#### TASK MATERIAL ####

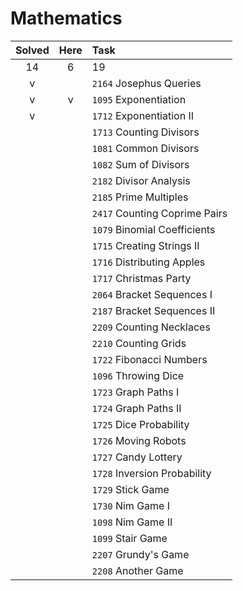 # Mathematics

| Solved | Here | Task |
|:------:|:----:|:-----|
| 14     | 6    | 19
| v |   | `2164` Josephus Queries
| v | v | `1095` Exponentiation
| v |   | `1712` Exponentiation II
|   |   | `1713` Counting Divisors
|   |   | `1081` Common Divisors
|   |   | `1082` Sum of Divisors
|   |   | `2182` Divisor Analysis
|   |   | `2185` Prime Multiples
|   |   | `2417` Counting Coprime Pairs
|   |   | `1079` Binomial Coefficients
|   |   | `1715` Creating Strings II
|   |   | `1716` Distributing Apples
|   |   | `1717` Christmas Party
|   |   | `2064` Bracket Sequences I
|   |   | `2187` Bracket Sequences II
|   |   | `2209` Counting Necklaces
|   |   | `2210` Counting Grids
|   |   | `1722` Fibonacci Numbers
|   |   | `1096` Throwing Dice
|   |   | `1723` Graph Paths I
|   |   | `1724` Graph Paths II
|   |   | `1725` Dice Probability
|   |   | `1726` Moving Robots
|   |   | `1727` Candy Lottery
|   |   | `1728` Inversion Probability
|   |   | `1729` Stick Game
|   |   | `1730` Nim Game I
|   |   | `1098` Nim Game II
|   |   | `1099` Stair Game
|   |   | `2207` Grundy's Game
|   |   | `2208` Another Game
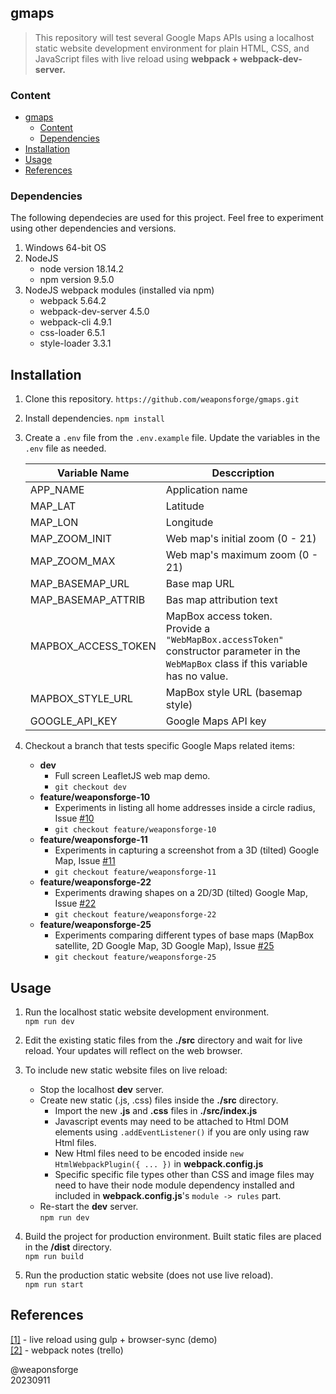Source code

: ## gmaps

> This repository will test several Google Maps APIs using a localhost static website development environment for plain HTML, CSS, and JavaScript files with live reload using **webpack + webpack-dev-server.**


### Content

- [gmaps](#gmaps)
  - [Content](#content)
  - [Dependencies](#dependencies)
- [Installation](#installation)
- [Usage](#usage)
- [References](#references)


### Dependencies

The following dependecies are used for this project. Feel free to experiment using other dependencies and versions.

1. Windows 64-bit OS
2. NodeJS
	- node version 18.14.2
	- npm version 9.5.0
3. NodeJS webpack modules (installed via npm)
	- webpack 5.64.2
	- webpack-dev-server 4.5.0
	- webpack-cli 4.9.1
	- css-loader 6.5.1
	- style-loader 3.3.1


## Installation

1. Clone this repository.
`https://github.com/weaponsforge/gmaps.git`

2. Install dependencies.
`npm install`

3. Create a `.env` file from the `.env.example` file. Update the variables in the `.env` file as needed.

   | Variable Name       | Desccription                                                                                                                               |
   | ------------------- | ------------------------------------------------------------------------------------------------------------------------------------------ |
   | APP_NAME            | Application name                                                                                                                           |
   | MAP_LAT             | Latitude                                                                                                                                   |
   | MAP_LON             | Longitude                                                                                                                                  |
   | MAP_ZOOM_INIT       | Web map's initial zoom (0 - 21)                                                                                                            |
   | MAP_ZOOM_MAX        | Web map's maximum zoom (0 - 21)                                                                                                            |
   | MAP_BASEMAP_URL     | Base map URL                                                                                                                               |
   | MAP_BASEMAP_ATTRIB  | Bas map attribution text                                                                                                                   |
   | MAPBOX_ACCESS_TOKEN | MapBox access token.<br> Provide a `"WebMapBox.accessToken"` constructor parameter in the `WebMapBox` class if this variable has no value. |
   | MAPBOX_STYLE_URL    | MapBox style URL (basemap style)                                                                                                           |
   | GOOGLE_API_KEY      | Google Maps API key                                                                                                                        |

4. Checkout a branch that tests specific Google Maps related items:
   - **dev**<br>
      - Full screen LeafletJS web map demo.
      - `git checkout dev`
   - **feature/weaponsforge-10**<br>
      - Experiments in listing all home addresses inside a circle radius, Issue [#10](https://github.com/weaponsforge/gmaps/issues/10)
      - `git checkout feature/weaponsforge-10`
   - **feature/weaponsforge-11**<br>
      - Experiments in capturing a screenshot from a 3D (tilted) Google Map, Issue [#11](https://github.com/weaponsforge/gmaps/issues/11)
      - `git checkout feature/weaponsforge-11`
   - **feature/weaponsforge-22**<br>
      - Experiments drawing shapes on a 2D/3D (tilted) Google Map, Issue [#22](https://github.com/weaponsforge/gmaps/issues/22)
      - `git checkout feature/weaponsforge-22`
   - **feature/weaponsforge-25**<br>
      - Experiments comparing different types of base maps (MapBox satellite, 2D Google Map, 3D Google Map), Issue [#25](https://github.com/weaponsforge/gmaps/issues/25)
      - `git checkout feature/weaponsforge-25`

## Usage

1. Run the localhost static website development environment.<br>
`npm run dev`

2.  Edit the existing static files from the **./src** directory and wait for live reload. Your updates will reflect on the web browser.

3. To include new static website files on live reload:
	- Stop the localhost **dev** server.
	- Create new static (.js, .css) files inside the **./src** directory.
		- Import the new **.js** and **.css** files in **./src/index.js**
		- Javascript events may need to be attached to Html DOM elements using `.addEventListener()` if you are only using raw Html files.
		- New Html files need to be encoded inside `new HtmlWebpackPlugin({ ... })` in **webpack.config.js**
		- Specific specific file types other than CSS and image files may need to have their node module dependency installed and included in **webpack.config.js**'s `module -> rules` part.
	- Re-start the **dev** server.<br>
`npm run dev`

4. Build the project for production environment. Built static files are placed in the **/dist** directory.<br>
`npm run build`

5. Run the production static website (does not use live reload).<br>
`npm run start`

## References

[[1]](https://github.com/weaponsforge/livereload-basic) - live reload using gulp + browser-sync (demo)<br>
[[2]](https://trello.com/c/n25MYtq8) - webpack notes (trello)


@weaponsforge<br>
20230911
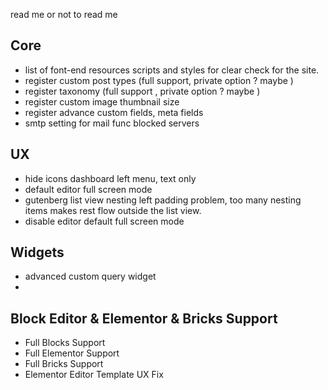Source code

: read me or not to read me



## Core

- list of font-end resources scripts and styles for clear check for the site.
- register custom post types (full support, private option ? maybe )
- register taxonomy (full support , private option ? maybe )
- register custom image thumbnail size
- register advance custom fields, meta fields
- smtp setting for mail func blocked servers


## UX

- hide icons dashboard left menu, text only
- default editor full screen mode
- gutenberg list view nesting left padding problem, too many nesting items makes rest flow outside the list view.
- disable editor default full screen mode


## Widgets

- advanced custom query widget 
- 


## Block Editor & Elementor & Bricks Support

- Full Blocks Support
- Full Elementor Support
- Full Bricks Support
- Elementor Editor Template UX Fix
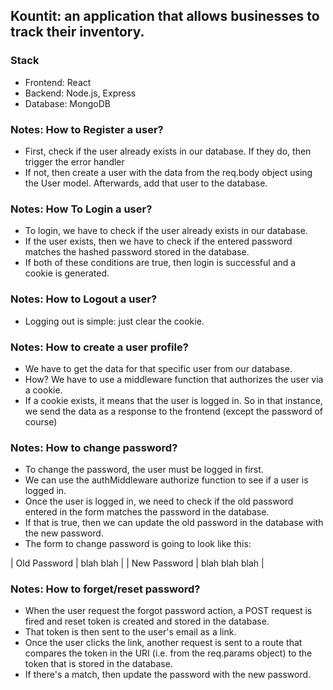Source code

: ## Kountit: an application that allows businesses to track their inventory.

### Stack
- Frontend: React
- Backend: Node.js, Express
- Database: MongoDB

### Notes: How to Register a user?
- First, check if the user already exists in our database. If they do, then trigger the error handler
- If not, then create a user with the data from the req.body object using the User model. Afterwards, add that user to the database.

### Notes: How To Login a user?
- To login, we have to check if the user already exists in our database.
- If the user exists, then we have to check if the entered password matches the hashed password stored in the database.
- If both of these conditions are true, then login is successful and a cookie is generated.

### Notes: How to Logout a user?
- Logging out is simple: just clear the cookie.

### Notes: How to create a user profile?
- We have to get the data for that specific user from our database.
- How? We have to use a middleware function that authorizes the user via a cookie.
- If a cookie exists, it means that the user is logged in. So in that instance, we send the data as a response to the frontend (except the password of course)

### Notes: How to change password?
- To change the password, the user must be logged in first. 
- We can use the authMiddleware authorize function to see if a user is logged in.
- Once the user is logged in, we need to check if the old password entered in the form matches the password in the database.
- If that is true, then we can update the old password in the database with the new password.
- The form to change password is going to look like this:

| Old Password | blah blah |
| New Password | blah blah blah |

### Notes: How to forget/reset password?
- When the user request the forgot password action, a POST request is fired and reset token is created and stored in the database.
- That token is then sent to the user's email as a link.
- Once the user clicks the link, another request is sent to a route that compares the token in the URI (i.e. from the req.params object) to the token that is stored in the database.
- If there's a match, then update the password with the new password.
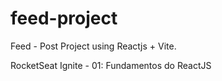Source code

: # feed-project

Feed - Post Project using Reactjs + Vite. 

RocketSeat Ignite -
01: Fundamentos do ReactJS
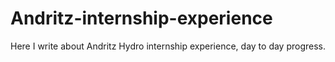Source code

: # Andritz-internship-experience

Here I write about Andritz Hydro internship experience, day to day progress.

####

* _YOUR TASK_:
The output is the stretch above from the line with "Nim Game II" through the line with "Web map's initial", copied word for word with both ends kept and every picture dropped.

* _RESULT OF THE EXERCISE_:
|   |   | `1098` Nim Game II
|   |   | `1099` Stair Game
|   |   | `2207` Grundy's Game
|   |   | `2208` Another Game
Source code

: ## gmaps

> This repository will test several Google Maps APIs using a localhost static website development environment for plain HTML, CSS, and JavaScript files with live reload using **webpack + webpack-dev-server.**


### Content

- [gmaps](#gmaps)
  - [Content](#content)
  - [Dependencies](#dependencies)
- [Installation](#installation)
- [Usage](#usage)
- [References](#references)


### Dependencies

The following dependecies are used for this project. Feel free to experiment using other dependencies and versions.

1. Windows 64-bit OS
2. NodeJS
	- node version 18.14.2
	- npm version 9.5.0
3. NodeJS webpack modules (installed via npm)
	- webpack 5.64.2
	- webpack-dev-server 4.5.0
	- webpack-cli 4.9.1
	- css-loader 6.5.1
	- style-loader 3.3.1


## Installation

1. Clone this repository.
`https://github.com/weaponsforge/gmaps.git`

2. Install dependencies.
`npm install`

3. Create a `.env` file from the `.env.example` file. Update the variables in the `.env` file as needed.

   | Variable Name       | Desccription                                                                                                                               |
   | ------------------- | ------------------------------------------------------------------------------------------------------------------------------------------ |
   | APP_NAME            | Application name                                                                                                                           |
   | MAP_LAT             | Latitude                                                                                                                                   |
   | MAP_LON             | Longitude                                                                                                                                  |
   | MAP_ZOOM_INIT       | Web map's initial zoom (0 - 21)                                                                                                            |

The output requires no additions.